Poly(methyl acrylate)
- Names: Other names Polymethylacrylate Polymethyl acrylate

Identifiers
- CAS Number: 9003-21-8;
- Abbreviations: PMA
- ChEBI: CHEBI:60755;
- ChemSpider: none;
- CompTox Dashboard (EPA): DTXSID601011066 ;

Properties
- Chemical formula: (C_{4}H_{6}O_{2})_{n}
- Appearance: colorless solid
- Density: 1.20 g/cm^{3}
- Refractive index (n_{D}): 1.479

= Poly(methyl acrylate) =

Poly(methyl acrylate) (PMA) is a family of organic polymers with the formula (CH2CHCO2CH3)_{n}. It is a synthetic acrylate polymer derived from methyl acrylate monomer. The polymers are colorless. This homopolymer is far less important than copolymers derived from methyl acrylate and other monomers.
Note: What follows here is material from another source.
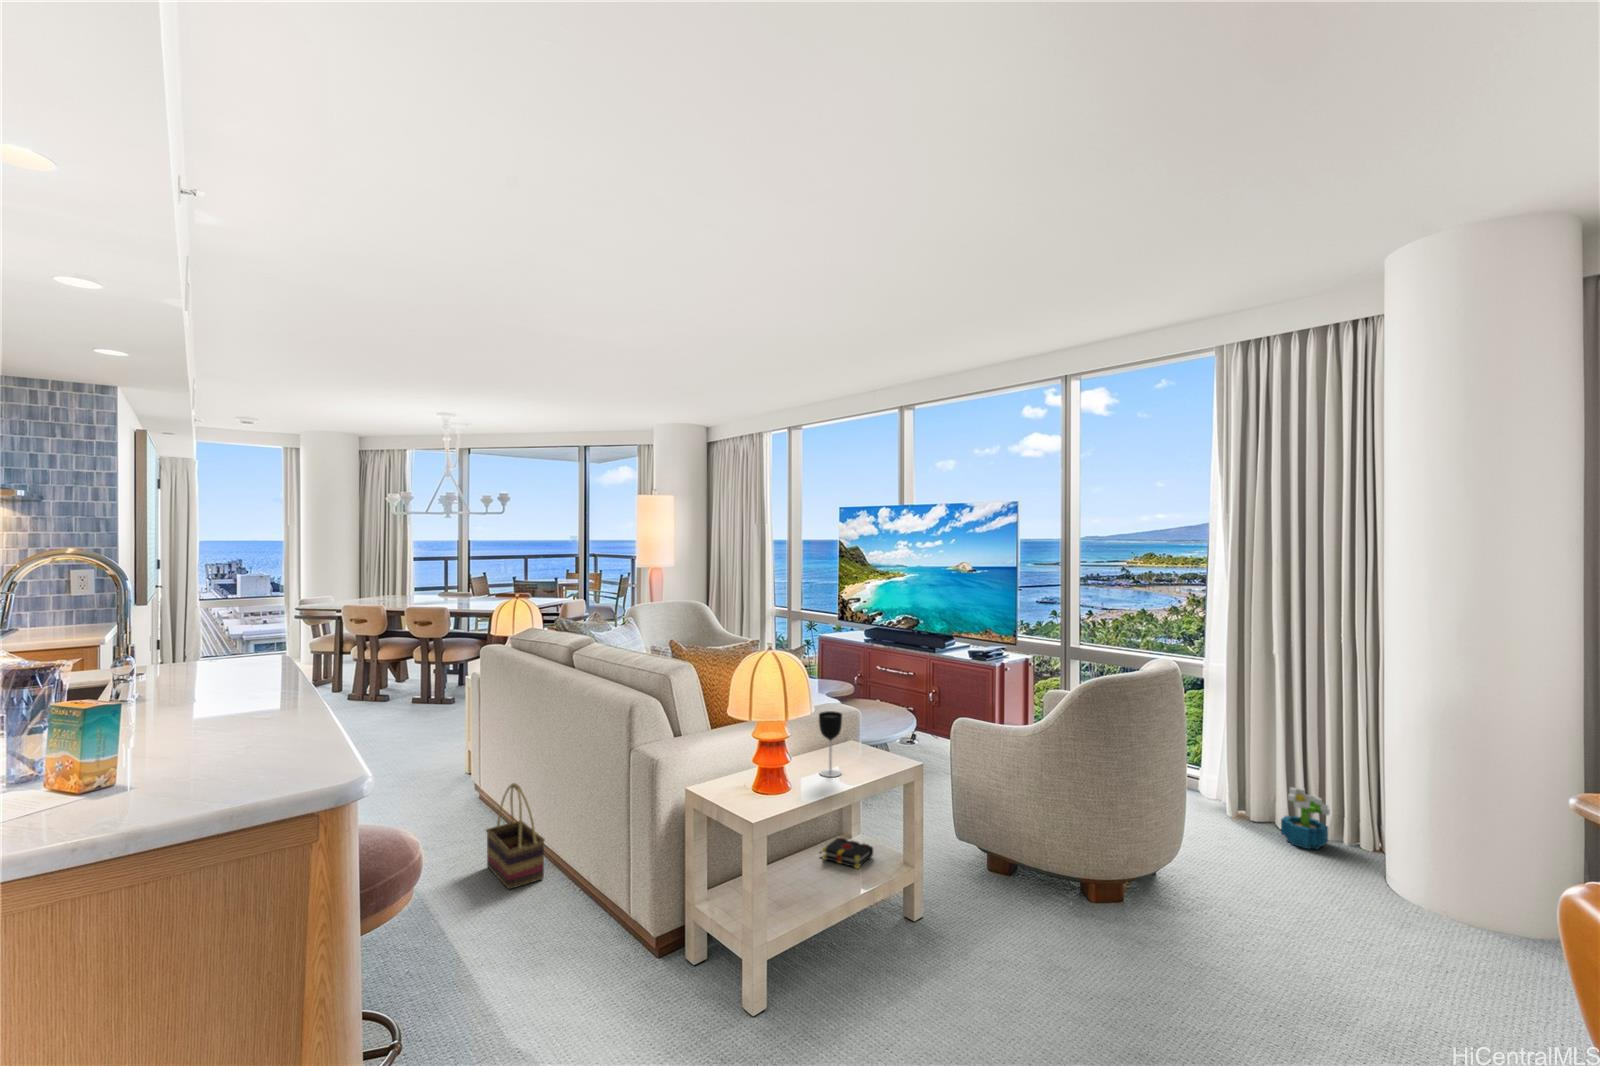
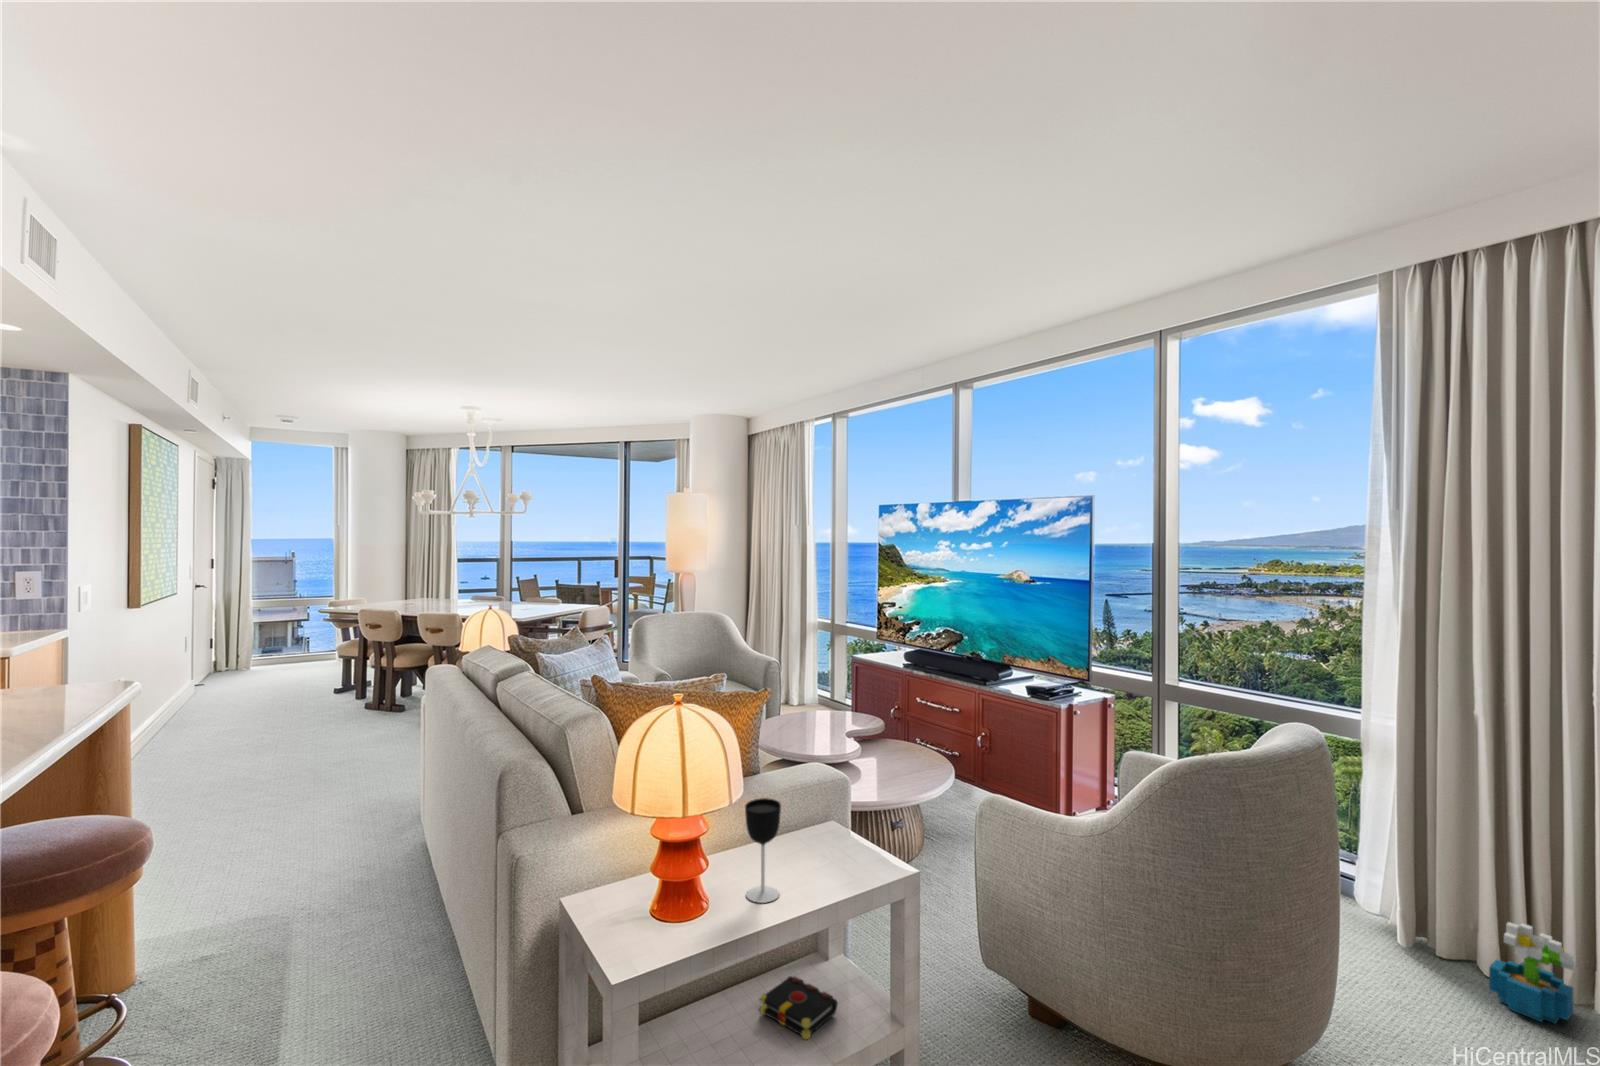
basket: present [486,783,545,889] -> none [359,856,419,1004]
PMA is softer than polymethyl methacrylate (PMMA). It is tough, leathery, and flexible.

==Copolymers==
Far more important than PMA are copolymers produced from methyl acrylate and one or more of the following comonomers methyl methacrylate, styrene, acrylonitrile, vinyl acetate, vinyl chloride, vinylidene chloride, and butadiene.

==Properties==
It has a low glass-transition temperature about 10 °C (12.5 °C in case of PMA^{38}). It is soluble in dimethyl sulfoxide (DMSO). PMA is water-sensitive and unlike PMMA, is not stable against alkalies.

High-energy radiation leads to cross linking in PMA. However in polymethyl methacrylate (PMMA), a compound similar to PMA, degradation occurs instead.

==Uses==
Derivatives of PMA are commonly used in orally administered pharmaceutical formulations to target specific regions of the gastrointestinal tract. It is also used in leather finishing and textiles.